Criminalising squatting would threaten our rights
Proposals to criminalise squatting would not only exacerbate the housing shortage ? it removes a potent symbol of protest
Alexander Vasudevan from the Guardian
A squatted house in Mayfair, London. Photograph: Graeme Robertson)
The publication of the legal aid, sentencing and punishment bill has been widely reported as another major policy U-turn for the coalition government. Plans for sentencing reform heralded by the justice secretary Ken Clarke in December as a “rehabilitation revolution” have been replaced by a more traditional law and order agenda. “Hug-a-hoody” liberalism has finally morphed fully-formed, so it would seem, into its muscular revanchist doppelganger.
Less remarked in yesterday’s speech by the prime minister outlining the new revised plans was a proposal to criminalise squatting subject to a brief consultation period. The announcement is, in many respects, hardly surprising. The justice secretary had already mooted the idea in March following a series of high-profile squats and the re-emergence of occupation-based practices as a key tactic of a vibrant and growing anti-cuts movement. If this is a move that may plausibly be seen as an attempt to further sanctify the virtues of private property, the impact of the ban on the use of “occupation” as a legitimate tool of protest must also be considered.

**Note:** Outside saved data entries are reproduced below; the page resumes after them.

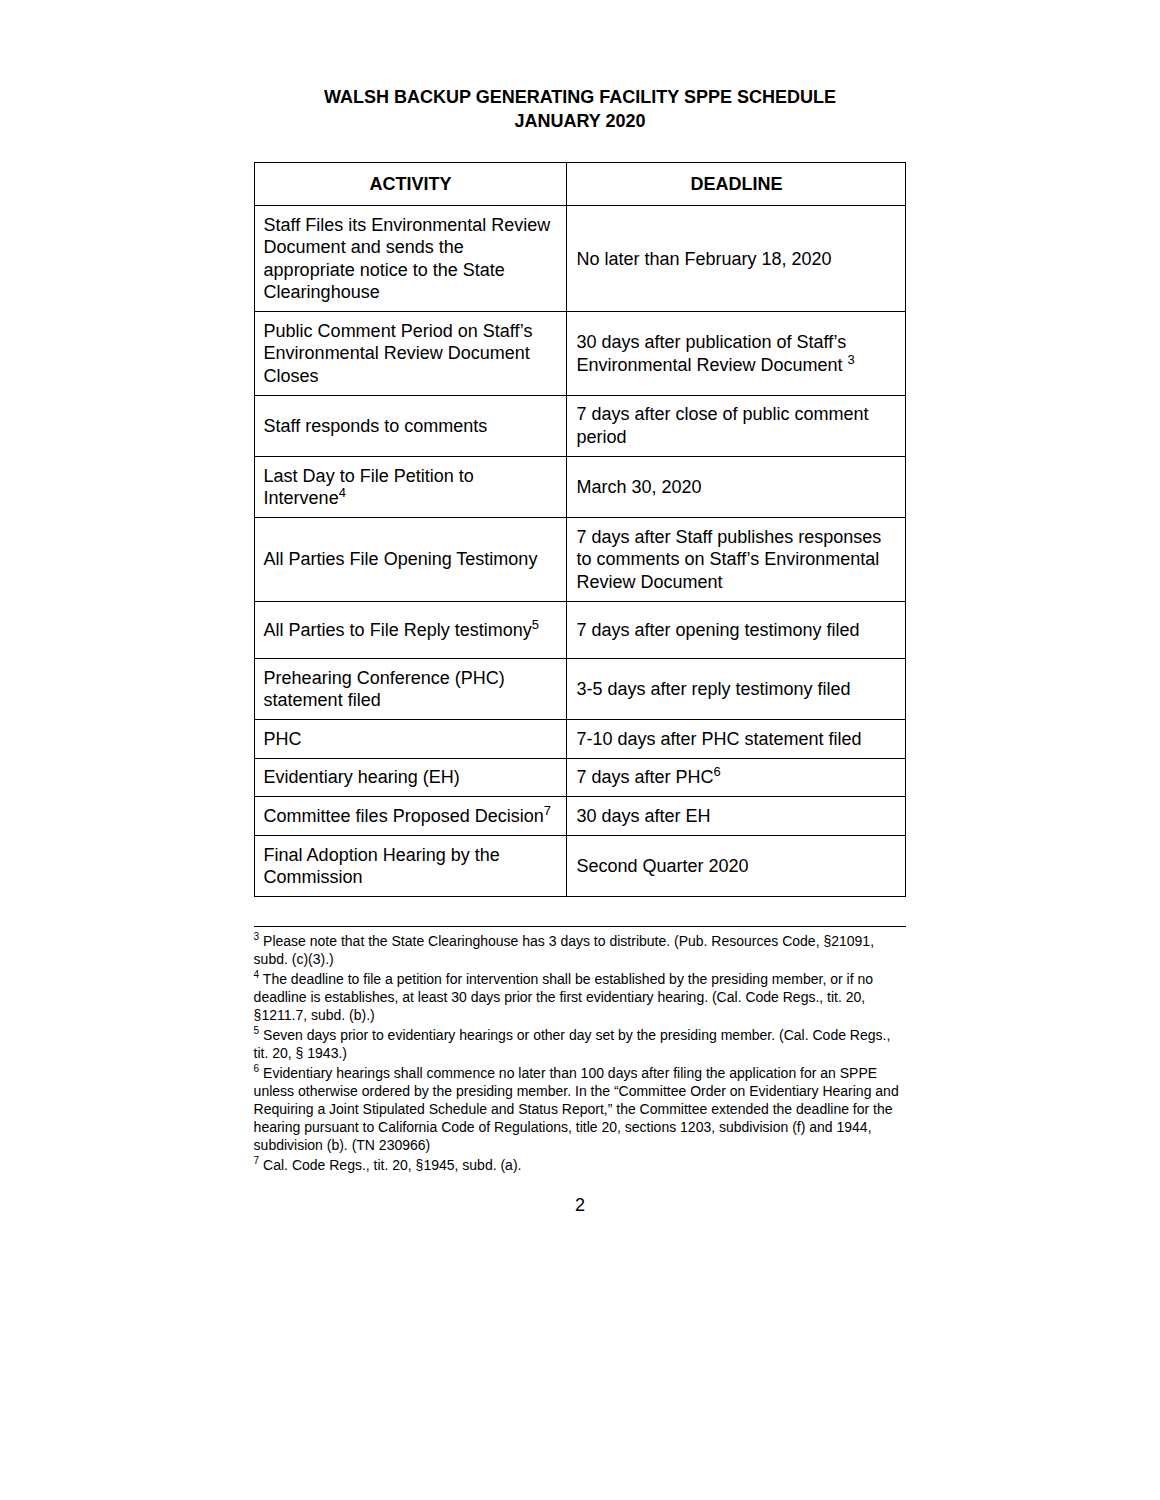WALSH BACKUP GENERATING FACILITY SPPE SCHEDULE
JANUARY 2020
| ACTIVITY | DEADLINE |
| --- | --- |
| Staff Files its Environmental Review Document and sends the appropriate notice to the State Clearinghouse | No later than February 18, 2020 |
| Public Comment Period on Staff’s Environmental Review Document Closes | 30 days after publication of Staff’s Environmental Review Document 3 |
| Staff responds to comments | 7 days after close of public comment period |
| Last Day to File Petition to Intervene 4 | March 30, 2020 |
| All Parties File Opening Testimony | 7 days after Staff publishes responses to comments on Staff’s Environmental Review Document |
| All Parties to File Reply testimony 5 | 7 days after opening testimony filed |
| Prehearing Conference (PHC) statement filed | 3-5 days after reply testimony filed |
| PHC | 7-10 days after PHC statement filed |
| Evidentiary hearing (EH) | 7 days after PHC 6 |
| Committee files Proposed Decision 7 | 30 days after EH |
| Final Adoption Hearing by the Commission | Second Quarter 2020 |
3 Please note that the State Clearinghouse has 3 days to distribute. (Pub. Resources Code, §21091, subd. (c)(3).)
4 The deadline to file a petition for intervention shall be established by the presiding member, or if no deadline is establishes, at least 30 days prior the first evidentiary hearing. (Cal. Code Regs., tit. 20, §1211.7, subd. (b).)
5 Seven days prior to evidentiary hearings or other day set by the presiding member. (Cal. Code Regs., tit. 20, § 1943.)
6 Evidentiary hearings shall commence no later than 100 days after filing the application for an SPPE unless otherwise ordered by the presiding member. In the “Committee Order on Evidentiary Hearing and Requiring a Joint Stipulated Schedule and Status Report,” the Committee extended the deadline for the hearing pursuant to California Code of Regulations, title 20, sections 1203, subdivision (f) and 1944, subdivision (b). (TN 230966)
7 Cal. Code Regs., tit. 20, §1945, subd. (a).
2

As a legal concept, squatting has been traditionally defined as the unauthorised occupation of land or property belonging to someone else. Squatting has a rich and varied history, gaining popular currency in the UK and elsewhere in Europe in the 1960s and 1970s as part of a new urban counterculture. The occupation of empty residential properties in cities was viewed by many as an attempt to create an alternative form of urban living. In more recent years, the legitimacy of squatting in the UK has been challenged. The Land Registration Act of 2002 effectively revised the acquisition of title through adverse possession, while endless stories in the tabloid press served to whip up moral outrage and indignation at perceived “land theft”.
In recent months, it has become increasingly difficult to disentangle such a casual and lazy form of moral indictment with a wider politics of austerity. Sensationalist media hysteria surrounding the practice of squatting has, in other words, simply come to serve as a sanctioning pretext for unnecessary legislation. And yet, the proposal to criminalise squatting would, if anything, exacerbate a growing housing crisis in the UK. Rates of repossession and homelessness are on the rise. There has also been a dramatic increase in rents just as cuts to housing benefits and other frontline services start to bite. While there remains a serious lack of social housing, there are hundreds of thousands of properties that are empty across the country. In this particular context, squatting may be best understood as a necessary coping strategy in the face of an highly uneven and exploitative housing market.
But more than this, as one study has persuasively argued, historical patterns of intensified squatting in the UK can themselves be directly linked to a shortage of affordable housing coupled with a large number of empty properties. The criminalisation of squatting would, in contrast, only magnify what Danny Dorling has already described as a “geography of injustice” and, in so doing, serve to further polarise and fragment our cities forming new and jarring archipelagos of wealth and poverty.
The adverse impact of a criminal ban on squatting cannot be underestimated. It extends far beyond a strict entrenchment of inequality and injustice. The seizure and reclamation of space (temporary or otherwise) has become a key and potent symbol of protest here in the UK, from campus occupations to the playful interventions of groups such as UK Uncut. A criminal ban on squatting could very easily be “retrofitted” in order to police and proscribe the fundamental right to protest. The arrest of 145 activists following the occupation of Fortnum & Mason on 26 March should serve as a portentous warning about the shifting “line in the sand” surrounding criminal trespass.
What is at stake here is the further criminalisation of occupation-based tactics, which could severely limit the ability of vulnerable communities in particular to assert and stake their own geographical “right to the city”. This is a “common” right, as David Harvey reminds us. “The freedom to make and remake our cities,” he argues, remains “one of the most precious, yet most neglected of our human rights”.